Despite heightened risk concerns from potential interest rate hikes in developed economies, credit rating downgrades in Greece and other euro-zone countries, conflicts in the Middle East and Africa, and the economic impacts of natural disasters in the Pacific, we remain confident of the economic outlook in the Asia-Pacific markets, which are characterised by recovered employment markets and household income, as well as growing intra-regional and international trade.

China and India will remain the drivers of economic growth, with real GDPs expected to expand by 9.4% and 8.2%, respectively, in 2011, according to Deutsche Bank economists, compared with 5.4% for Asia excluding Japan, China and India. Meanwhile, the Japanese economy is forecast to grow by 1.6% in 2011.

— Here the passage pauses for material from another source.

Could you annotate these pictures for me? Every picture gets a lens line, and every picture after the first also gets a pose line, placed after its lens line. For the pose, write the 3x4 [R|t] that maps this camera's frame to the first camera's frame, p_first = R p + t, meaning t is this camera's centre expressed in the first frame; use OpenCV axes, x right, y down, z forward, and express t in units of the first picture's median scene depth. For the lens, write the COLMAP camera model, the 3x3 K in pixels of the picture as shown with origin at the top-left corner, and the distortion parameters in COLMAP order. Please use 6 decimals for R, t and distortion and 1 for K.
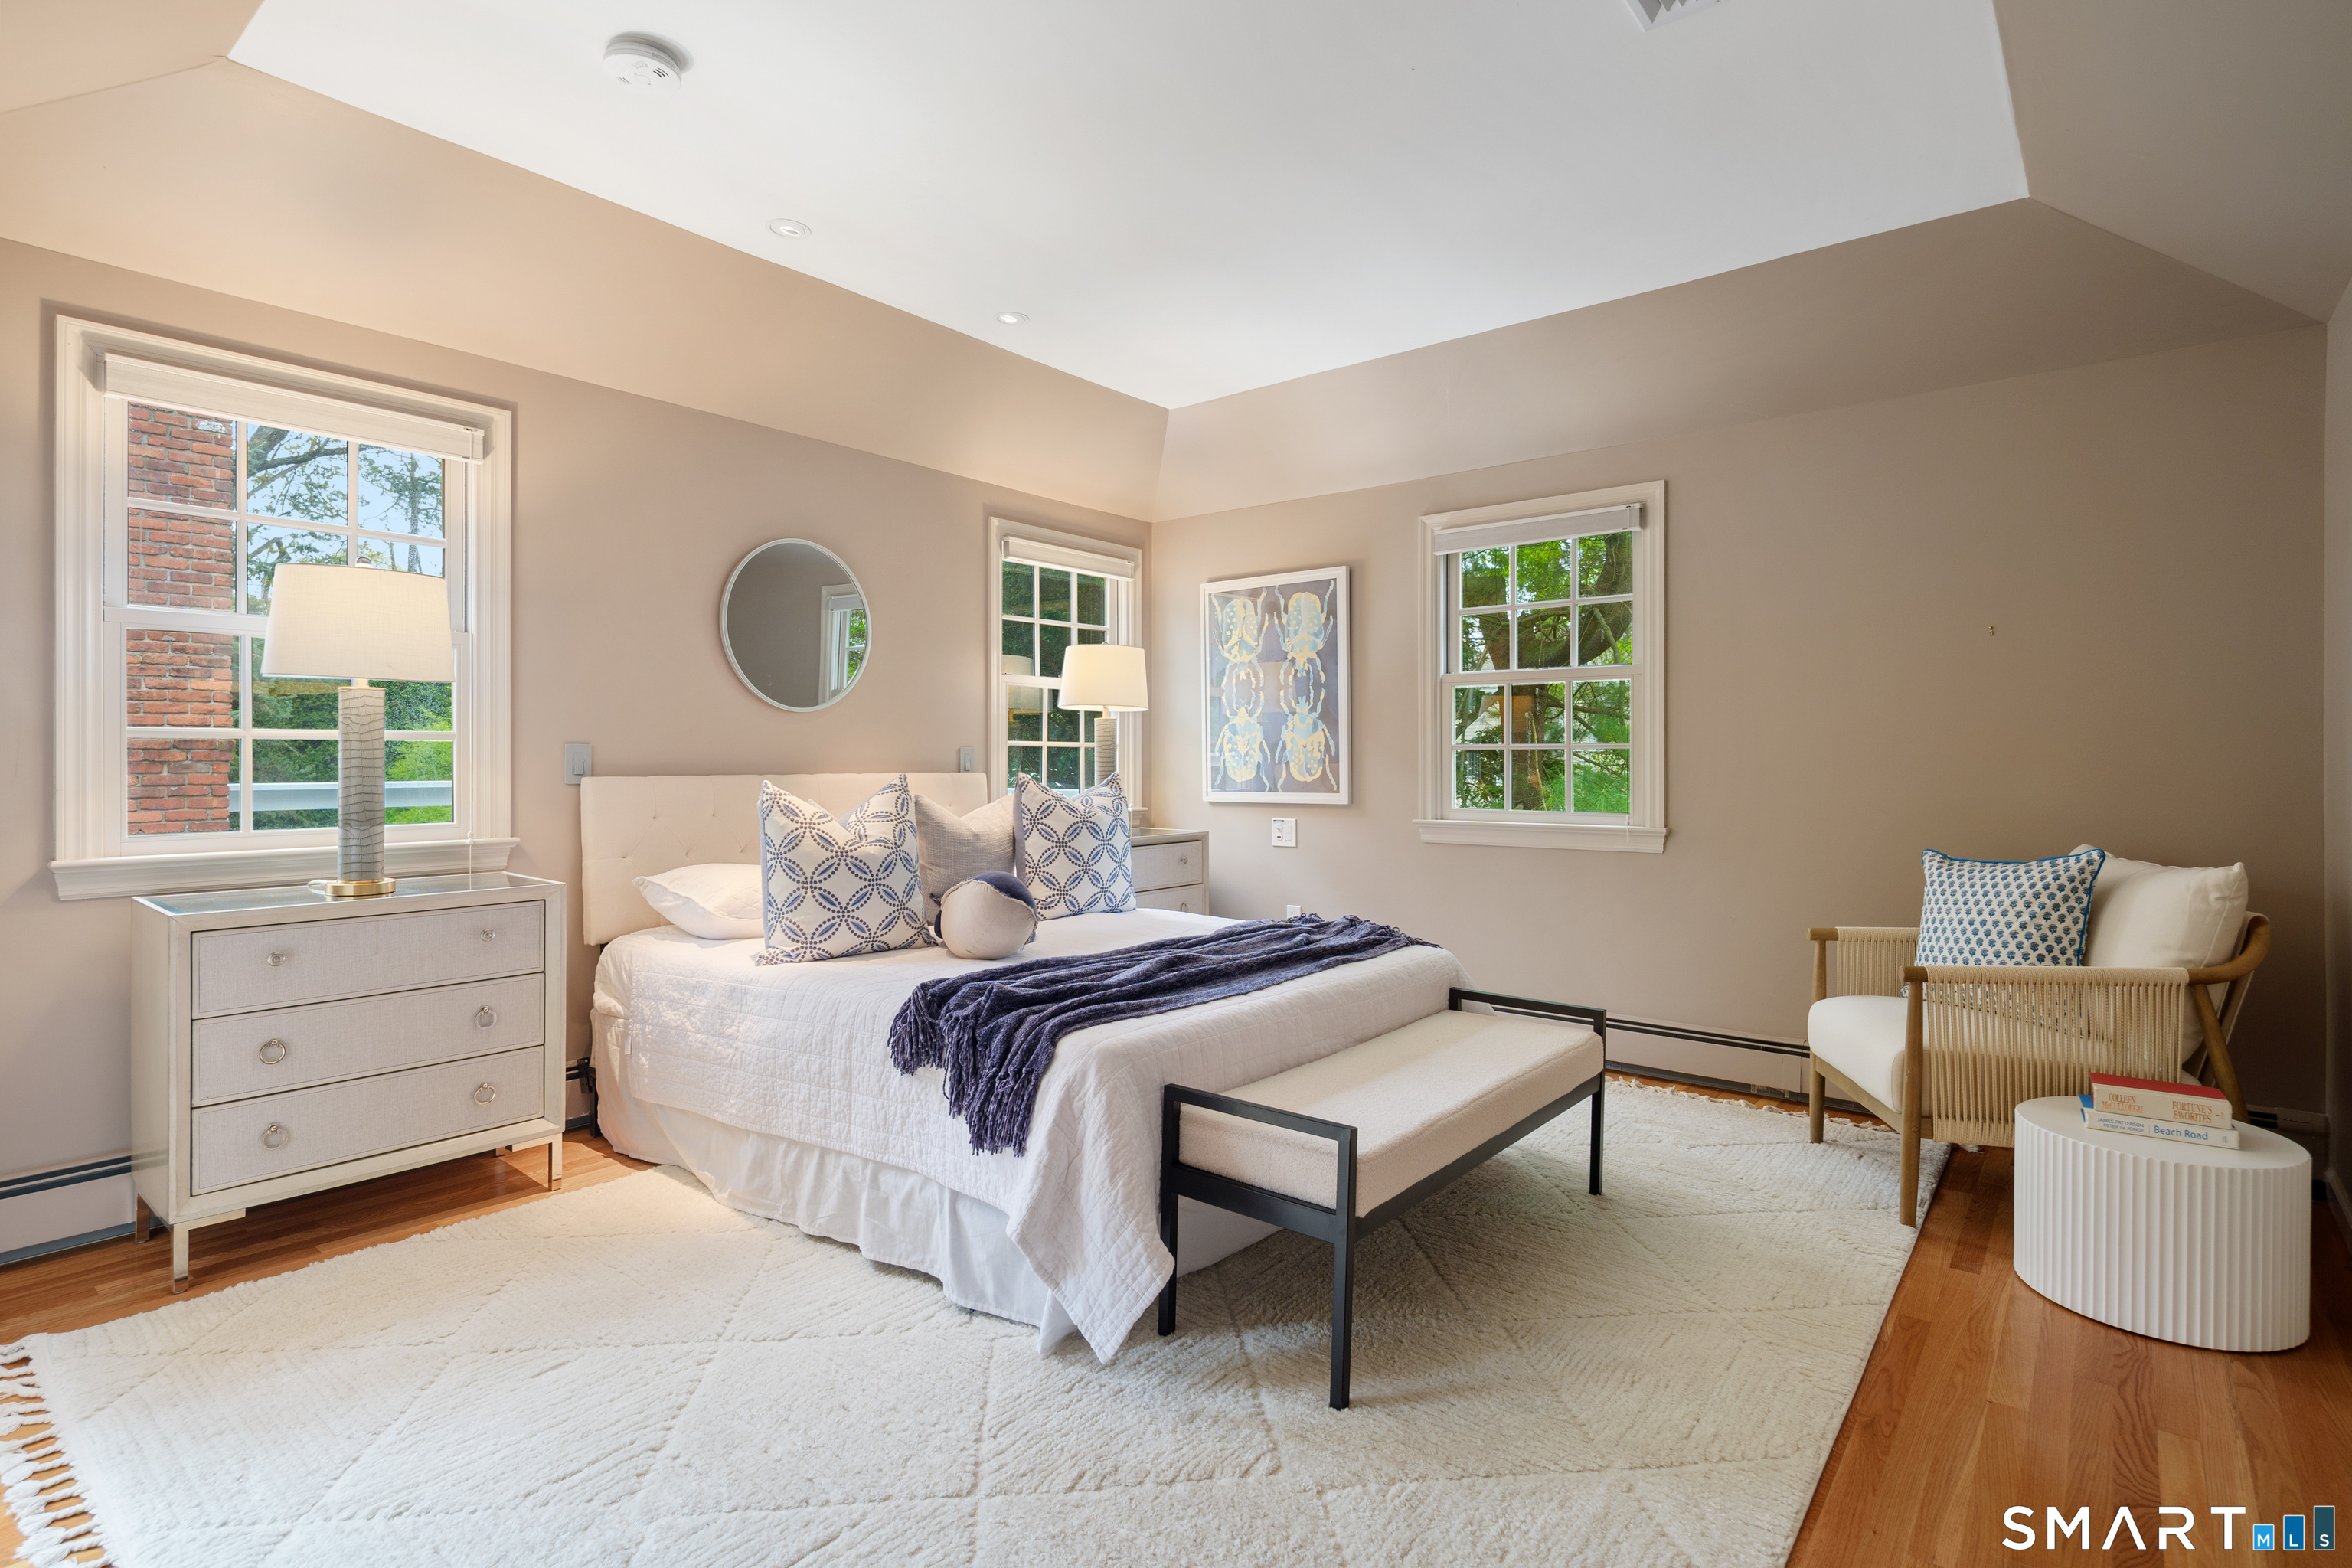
lens RADIAL K [[1165.9, 0, 1176.0], [0, 1165.9, 784.0], [0, 0, 1]] dist [0.000168, -0.000119]
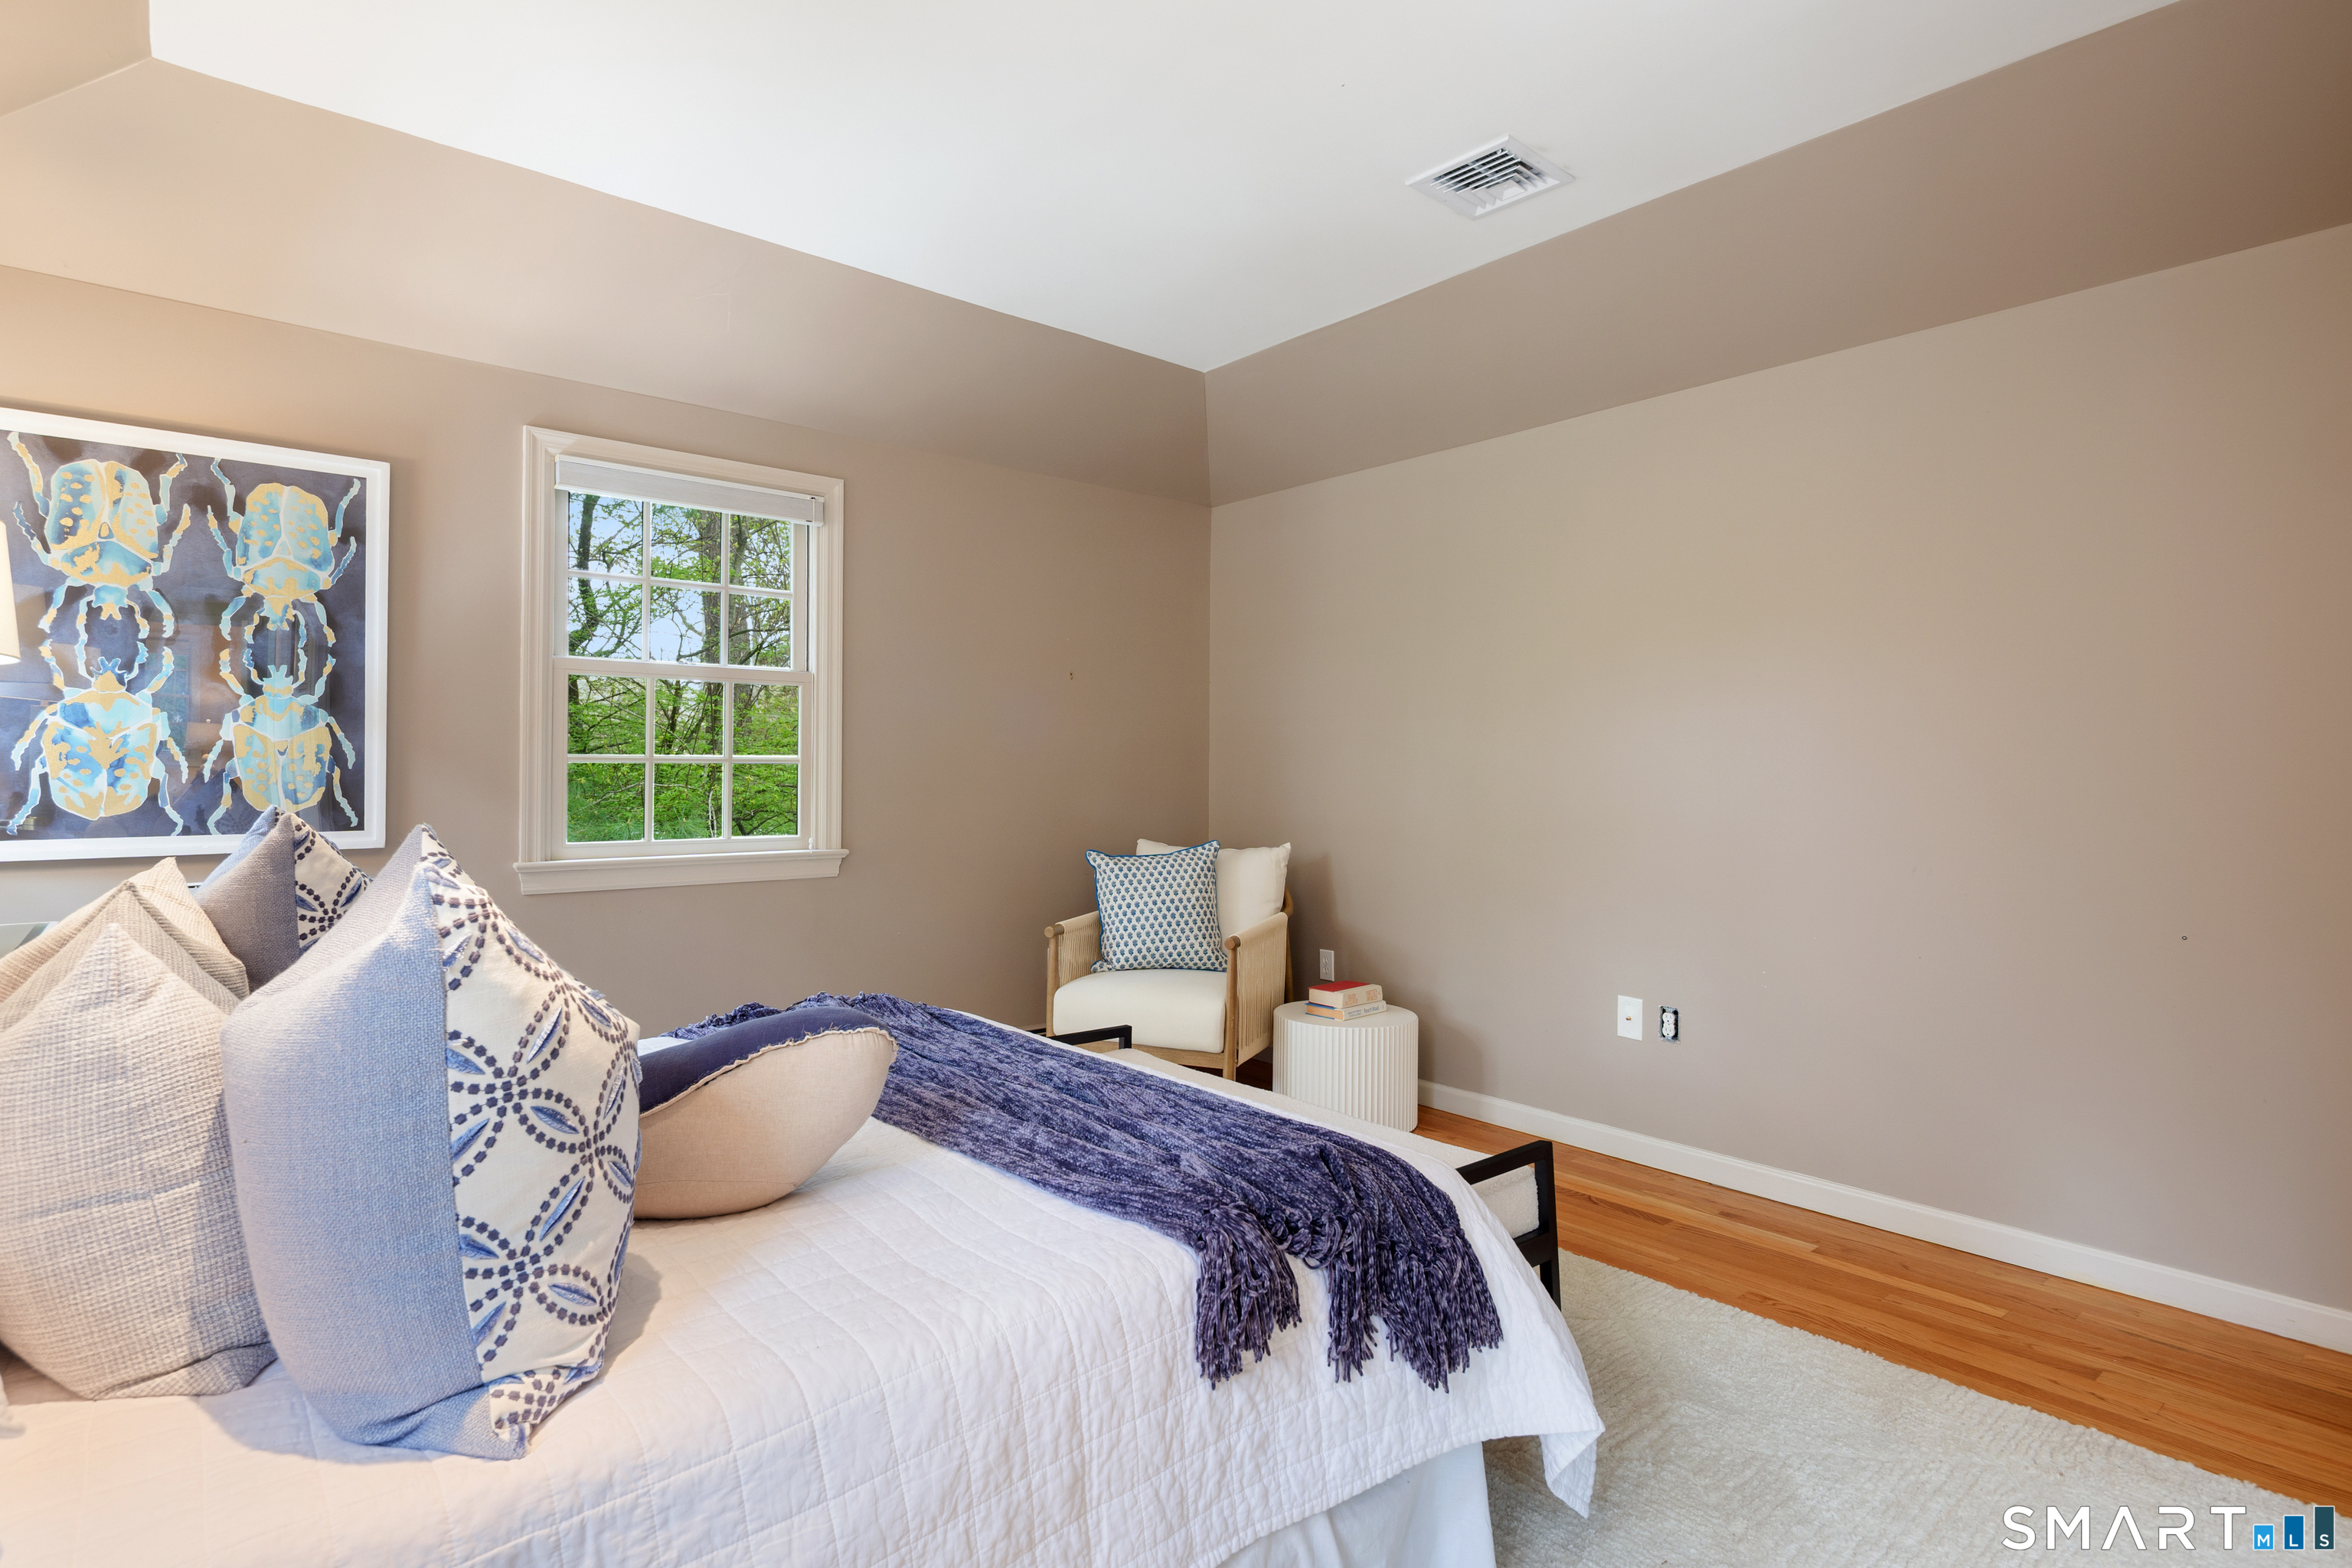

While the Asian real estate investment landscape has changed significantly since the financial crisis, characterised by a growing and more diverse investor base, changing regulatory environments and maturing capital markets, it still presents investors with abundant investment opportunities. Of the many investment opportunities we expect to see in Asia-Pacific in 2011, Australia, China and Japan are the standouts.

The Australian market has strong economic fundamentals with resilient GDP growth. A low unemployment rate of 5% is driving strong office market demand, and a stable increase in household income continues to strengthen retail sales. The burgeoning demand for commodities from China and other developing countries also supports industrial real estate markets such as Perth and Brisbane. Real estate investors in Australia enjoy relatively stable income streams and room to weather market volatility as leases are usually long with annual rental escalation provisions. The constrained office market supply, driven by limited development financing during the global financial crisis, coupled with increased office demand is supporting strong rental growth forecasts. Pricing, however, has become more competitive as recapitalised AREITs and re-balanced super-funds are re-entering the market, and the relative strength of Australia's economy might deter foreign investors.

China offers real estate investors attractive medium- to long-term opportunities. Double-digit nominal annual income growth and rapid urbanisation underpin demand for residential properties, including better-quality housing. We estimate the minimum annual urban residential demand to be 750m m2, or 8.3m houses. The office market is also evolving as the influx of international companies and the rise of domestic enterprises have led to demand for international grade offices, initially in the national economic centres of Beijing and Shanghai and more recently in regional economic hubs such as Guangzhou, Shenzhen, Wuhan, Hangzhou, Chongqing, Chengdu, Tianjin and Shenyang.

The rise of income and the government's promotion of domestic consumption have fuelled demand for quality retail space in both the mass and luxury retail markets. Rapid regulatory changes continue to increase the domestic real estate investor base and drive the institutionalisation of domestic real estate. However, investors should base investments on medium- to long-term fundamentals as regulatory risk remains a challenge, especially in the residential sector.

While we continue to believe in the attractive fundamentals of the Japanese real estate market and the opportunities from an improving economic outlook, the recent earthquake and subsequent events have cast a significant element of uncertainty over both the timing and nature of the recovery. In 2010, Japan real GDP quickly recovered from a sharp fall and rebounded by 4%. RREEF forecasts the office market to benefit from an improving labour market where the seasonally-adjusted job-to-applicant ratio, on a national basis, has been recovering from a low of 0.43 in July 2009 to 0.61 in January 2011.

Meanwhile the office vacancy rate in Tokyo's three CBD wards (3-kus) peaked in the second quarter of 2010. The net absorption has since turned positive and rental and capital values for top-tier properties have turned north. We expect the recovery to gradually diffuse into lower-grade office markets, which make up the bulk of the investible and accessible property, as well as into regional office centres such as Osaka and Nagoya. We also expect the office market to benefit from the Bank of Japan's JPY50bn (€400m) plan to purchase JREIT units from the open market, thereby improving market sentiment and lending support to potential acquisitions by JREITs.

Asia-Pacific has reshaped itself from mainly an investment destination for international capital to both a capital importer and capital exporter in the real estate market. Further institutionalisation of Asian real estate will help improve liquidity, pricing and transparency. Short-term regulatory, inflation and interest rate risks persist, however, so investors should maintain a medium-term to long-term view of opportunities.